Smith, Skeen Criticize President's FY99 USDA Budget, Chairmen Question Clinton's Meat Inspection, Forest Service Proposals
WASHINGTON, D.C. - Congressman Bob Smith (R-OR), Chairman of the House Committee on Agriculture, and Congressman Joe Skeen (R-NM), Chairman of the House Appropriations Subcommittee for Agriculture, today criticized President Clinton's FY99 budget for the U.S. Department of Agriculture (USDA), questioning the President's allocation of $573 million in non-existent user fees.
This morning, President Clinton released his USDA budget proposal for fiscal year 1999. The proposal calls for $54.3 billion in total outlays for the USDA - a 1.3% decrease of from fiscal year 1998. 70% of this total - or $38 billion - would fund the USDA's Food and Nutrition Service, which administers the food stamp program. The President's budget proposes to spend $573 million from non-existent meat and poultry inspection user fees by assuming Congress will create them, despite Congress' consistent rejection of such fees.
"Meat inspection has historically been a responsibility of the federal government, and that's a fiscal responsibility too. Now, to raise revenue, the President wrongly assumes $573 million in user fees that don't exist and which Congress has routinely and resoundingly rejected. That's disingenuous and unacceptable to both consumers and to livestock producers. The President should propose an honest balanced budget, without unfair user fees and taxes," Smith said.

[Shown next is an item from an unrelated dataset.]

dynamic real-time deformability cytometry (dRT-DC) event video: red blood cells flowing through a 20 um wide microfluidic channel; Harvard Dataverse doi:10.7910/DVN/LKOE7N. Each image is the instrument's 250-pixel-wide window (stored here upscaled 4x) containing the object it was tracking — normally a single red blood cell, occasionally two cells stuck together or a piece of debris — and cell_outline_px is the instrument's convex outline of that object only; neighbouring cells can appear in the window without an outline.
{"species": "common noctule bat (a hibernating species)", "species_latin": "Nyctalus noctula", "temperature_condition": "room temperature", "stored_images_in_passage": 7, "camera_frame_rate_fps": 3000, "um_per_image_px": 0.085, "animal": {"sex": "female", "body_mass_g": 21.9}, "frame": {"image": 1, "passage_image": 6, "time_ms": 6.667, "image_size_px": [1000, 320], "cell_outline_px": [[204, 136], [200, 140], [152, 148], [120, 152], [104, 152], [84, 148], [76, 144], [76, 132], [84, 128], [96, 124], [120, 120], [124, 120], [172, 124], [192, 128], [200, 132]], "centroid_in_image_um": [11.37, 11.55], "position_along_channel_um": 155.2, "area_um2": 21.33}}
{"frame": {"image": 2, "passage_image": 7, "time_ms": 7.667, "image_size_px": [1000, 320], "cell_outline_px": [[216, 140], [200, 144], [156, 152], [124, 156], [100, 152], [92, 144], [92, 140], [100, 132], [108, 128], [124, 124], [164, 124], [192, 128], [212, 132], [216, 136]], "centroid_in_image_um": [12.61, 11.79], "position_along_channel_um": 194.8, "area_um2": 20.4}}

"As chairman of the House Appropriations Subcommittee for Agriculture, I have been successful in building a bi-partisan agreement for three funding measures and each of these bills have excluded increases in user fees while still providing increased funding for critical programs such as food safety, agriculture research, and nutritional programs for women, children and the elderly. We have demonstrated our firm commitment to balance the budget while still providing funding for essential services without the need to increase user fees which are a form of a hidden tax that ultimately will be paid for by the consumers. There is no reason to play along with the president's budgetary shell game and join in his political grandstanding," Skeen said.
In his FY99 budget for the U.S. Forest Service (USFS), the President estimates that his recently-announced road-building moratorium will impact 73 million acres of national forestland. The moratorium would reduce sales from the Forest Service's timber program by 20% or more - at an annual loss to the Forest Service of between $13.4 and $36.8 million.
"The President's new no-roads scheme would bar both the Forest Service and the American public from an Arizona-sized area of our national forests. To satisfy a small group of environmental extremists, this President would prevent the American public from enjoying some of our most precious public property, and would keep the Forest Service from doing it's job," Smith said.
"This year, the Forest Service has asked Congress for more money to do less on-the-ground forest management, despite the Forest Service's own estimate that 40 million acres of our national forests are at an unacceptable risk of catastrophic wildfire," Smith said.
Smith represents Oregon's Second Congressional District - which includes most of eastern, central, and southern Oregon - in the U.S. House of Representatives. Skeen represents southern New Mexico's Second Congressional District.